Some of the files use tabs to align the columns, not separate them. You'll need to figure out how to compress multiple tab runs into a single tab, then probably split on tabs to get your columns.
Others use a blank line to separate the rows vertically so you'll need to skip blank lines.
Others allow wrap columns to the next line (like a spreadsheet would in a column that is not wide enough. It's not too hard to figure out how to deal with that, but how to do it is being left as an exercise for you.
Some use centered column alignment, resulting in leading and trailing whitespace in your data. s/^\s+//; and s/\s+$//; will become your friends.

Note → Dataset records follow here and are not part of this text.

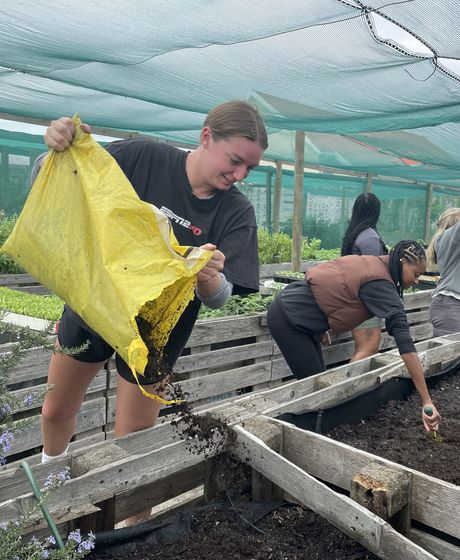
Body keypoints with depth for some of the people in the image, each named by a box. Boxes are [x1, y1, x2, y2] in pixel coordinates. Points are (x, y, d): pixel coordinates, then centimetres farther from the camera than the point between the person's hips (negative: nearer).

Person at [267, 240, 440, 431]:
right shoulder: (380, 284, -20)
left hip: (295, 312, 9)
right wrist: (427, 401, -29)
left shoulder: (370, 263, 7)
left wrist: (320, 322, 11)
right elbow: (404, 342, -27)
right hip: (288, 317, -9)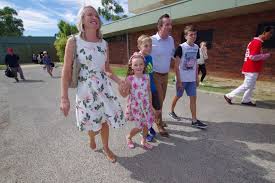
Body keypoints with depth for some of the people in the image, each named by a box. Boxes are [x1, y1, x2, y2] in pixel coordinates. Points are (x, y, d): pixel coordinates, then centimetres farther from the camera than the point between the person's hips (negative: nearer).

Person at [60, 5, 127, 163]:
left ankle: (106, 148, 40)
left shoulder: (104, 44, 3)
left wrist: (120, 81, -4)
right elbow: (67, 71, -8)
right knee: (92, 124, 10)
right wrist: (64, 98, -12)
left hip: (104, 87, 3)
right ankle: (92, 138, 49)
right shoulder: (73, 42, -8)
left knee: (105, 120, 12)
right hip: (86, 89, -3)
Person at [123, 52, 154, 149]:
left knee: (147, 124, 13)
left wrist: (150, 104, 9)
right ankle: (129, 137, 35)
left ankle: (144, 141, 39)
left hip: (146, 105, 4)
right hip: (135, 106, -4)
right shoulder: (129, 79, -13)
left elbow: (149, 91, 5)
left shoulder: (147, 77, -3)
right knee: (139, 127, 3)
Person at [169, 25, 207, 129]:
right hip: (182, 79, -5)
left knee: (193, 98, 3)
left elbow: (195, 64, 13)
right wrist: (178, 80, -15)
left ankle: (194, 120, 11)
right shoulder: (181, 47, -12)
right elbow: (176, 66, -13)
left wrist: (197, 78, 11)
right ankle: (172, 111, 36)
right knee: (178, 96, 11)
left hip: (192, 79, 5)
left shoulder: (196, 47, 6)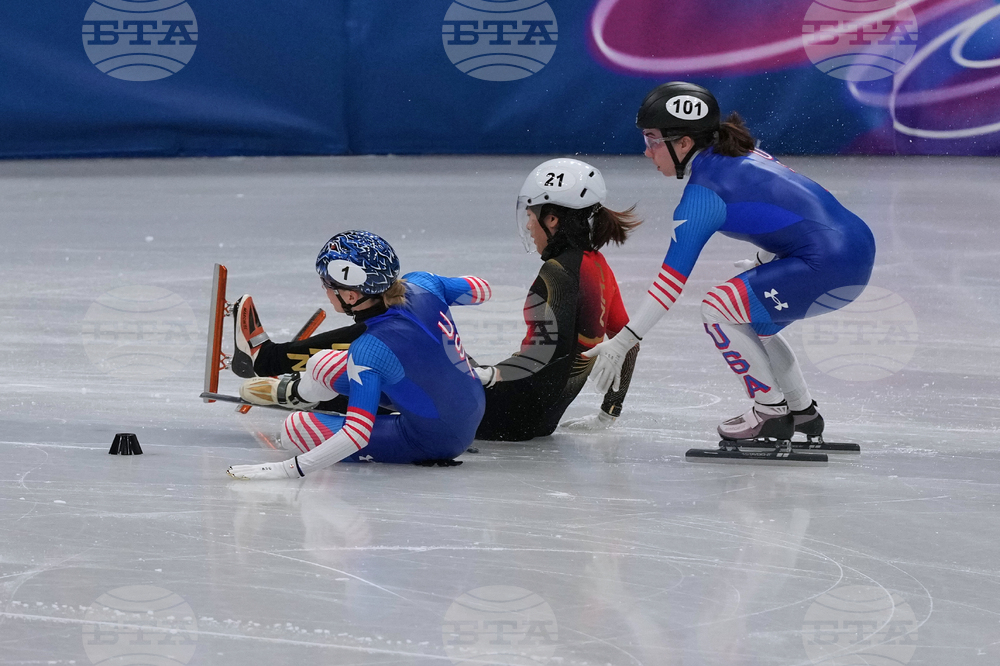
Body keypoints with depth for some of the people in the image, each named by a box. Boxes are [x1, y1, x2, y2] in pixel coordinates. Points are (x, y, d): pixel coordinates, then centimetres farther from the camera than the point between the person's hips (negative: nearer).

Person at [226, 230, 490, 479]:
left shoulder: (370, 351, -31)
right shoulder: (423, 286, -14)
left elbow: (357, 435, -33)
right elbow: (479, 289, 7)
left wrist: (290, 468, -32)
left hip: (433, 441, -8)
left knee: (297, 428, -3)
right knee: (322, 366, 19)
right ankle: (292, 390, 53)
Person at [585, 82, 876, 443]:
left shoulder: (703, 193, -11)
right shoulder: (740, 155, 13)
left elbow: (672, 278, -13)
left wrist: (624, 341, -12)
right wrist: (761, 268, 33)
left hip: (829, 266, -10)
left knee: (717, 307, -3)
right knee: (749, 317, 22)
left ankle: (770, 413, 5)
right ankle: (802, 412, 29)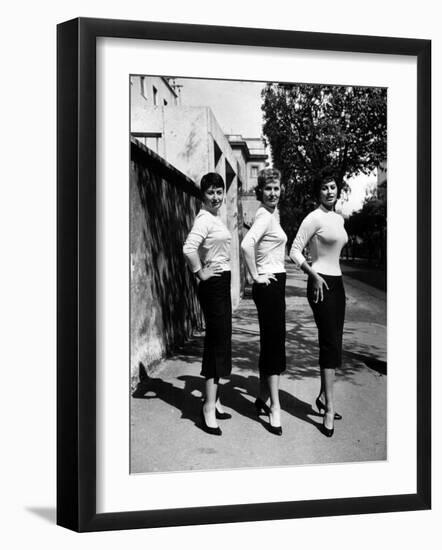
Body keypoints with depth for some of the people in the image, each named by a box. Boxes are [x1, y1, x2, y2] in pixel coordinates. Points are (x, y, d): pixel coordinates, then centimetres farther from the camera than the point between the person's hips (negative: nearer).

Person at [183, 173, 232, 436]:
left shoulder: (217, 217, 14)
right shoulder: (204, 219, -16)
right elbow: (189, 248, -31)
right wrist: (201, 273, -21)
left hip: (223, 281, 10)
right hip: (213, 284, -10)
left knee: (221, 340, 12)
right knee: (218, 340, -10)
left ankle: (214, 400, 20)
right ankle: (210, 406, -8)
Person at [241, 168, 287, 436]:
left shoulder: (274, 213, 15)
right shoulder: (264, 215, -15)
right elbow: (247, 244, -31)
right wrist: (256, 276, -22)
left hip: (276, 283, 9)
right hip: (269, 285, -9)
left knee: (270, 344, 14)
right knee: (275, 345, -9)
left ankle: (263, 398, 23)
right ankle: (275, 408, -6)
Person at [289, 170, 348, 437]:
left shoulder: (339, 219, 14)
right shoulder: (314, 218, -11)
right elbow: (295, 251, -13)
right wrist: (314, 275, -20)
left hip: (338, 282, 8)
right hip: (321, 283, -8)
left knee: (334, 344, 11)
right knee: (330, 343, -11)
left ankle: (324, 397, 23)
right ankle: (330, 407, -9)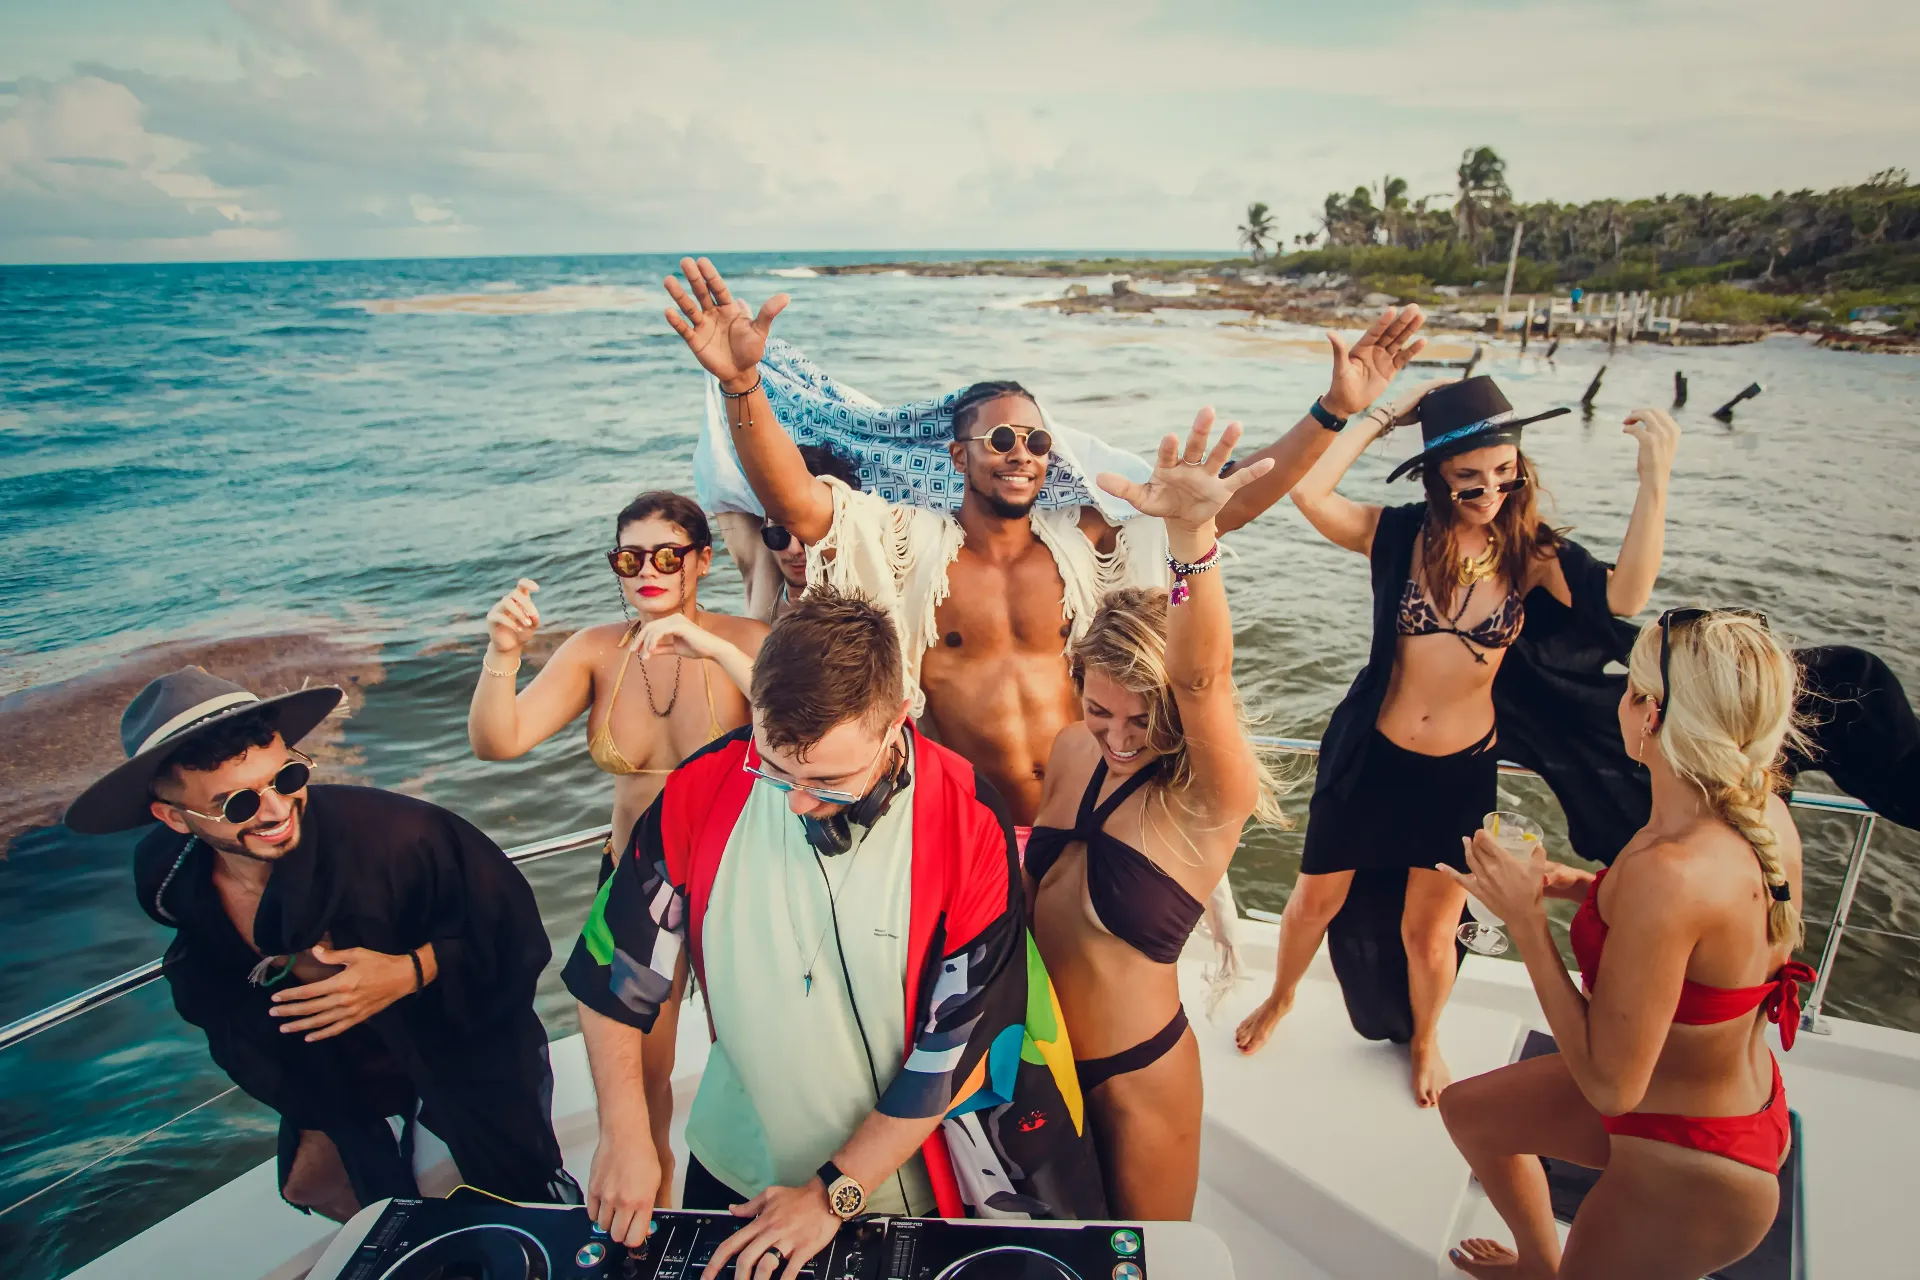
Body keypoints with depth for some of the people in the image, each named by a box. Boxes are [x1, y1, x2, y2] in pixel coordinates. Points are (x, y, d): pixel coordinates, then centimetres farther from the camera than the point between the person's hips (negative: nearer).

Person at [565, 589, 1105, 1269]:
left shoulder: (966, 825, -25)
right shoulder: (703, 790, -19)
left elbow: (955, 1047, -19)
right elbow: (614, 967, -6)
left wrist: (835, 1193, -15)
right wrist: (625, 1137, -9)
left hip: (903, 1182, -2)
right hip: (733, 1170, 3)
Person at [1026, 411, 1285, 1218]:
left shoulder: (1209, 800, -24)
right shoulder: (1072, 751, -6)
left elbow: (1203, 677, -45)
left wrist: (1191, 538, -61)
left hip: (1136, 1075, -5)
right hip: (1043, 1053, 5)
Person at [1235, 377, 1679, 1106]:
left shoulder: (1531, 553, -8)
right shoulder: (1400, 535, -11)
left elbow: (1623, 596, -26)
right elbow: (1307, 491, -26)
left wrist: (1655, 478, -31)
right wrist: (1382, 415, -19)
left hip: (1461, 771, 0)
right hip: (1369, 755, 0)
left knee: (1429, 931, 16)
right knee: (1315, 899, 17)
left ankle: (1424, 1039, 48)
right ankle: (1281, 998, 48)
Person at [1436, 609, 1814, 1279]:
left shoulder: (1669, 874, -39)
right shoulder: (1765, 813, -12)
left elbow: (1610, 1085, -30)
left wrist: (1526, 918, -25)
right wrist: (1594, 889, -2)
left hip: (1688, 1170, -8)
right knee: (1468, 1108, 26)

The most interesting one I saw appeared to have been created correctly, then word-wrapped at column 78, leading me to think some moron loaded their spreadsheet or report into their word processor then saved it. Reading that is a two step process of getting rid of the wrapping carriage-returns, then re-processing the data to parse out the columns. As an added task they also have column headings in the data for page breaks.
You should be able to get 100% of the files parsed, however you'll probably want to do it with a couple different parsing methods because of the use of tabs and blank lines and embedded column headers.
Ah, the fun of processing data from the wilderness.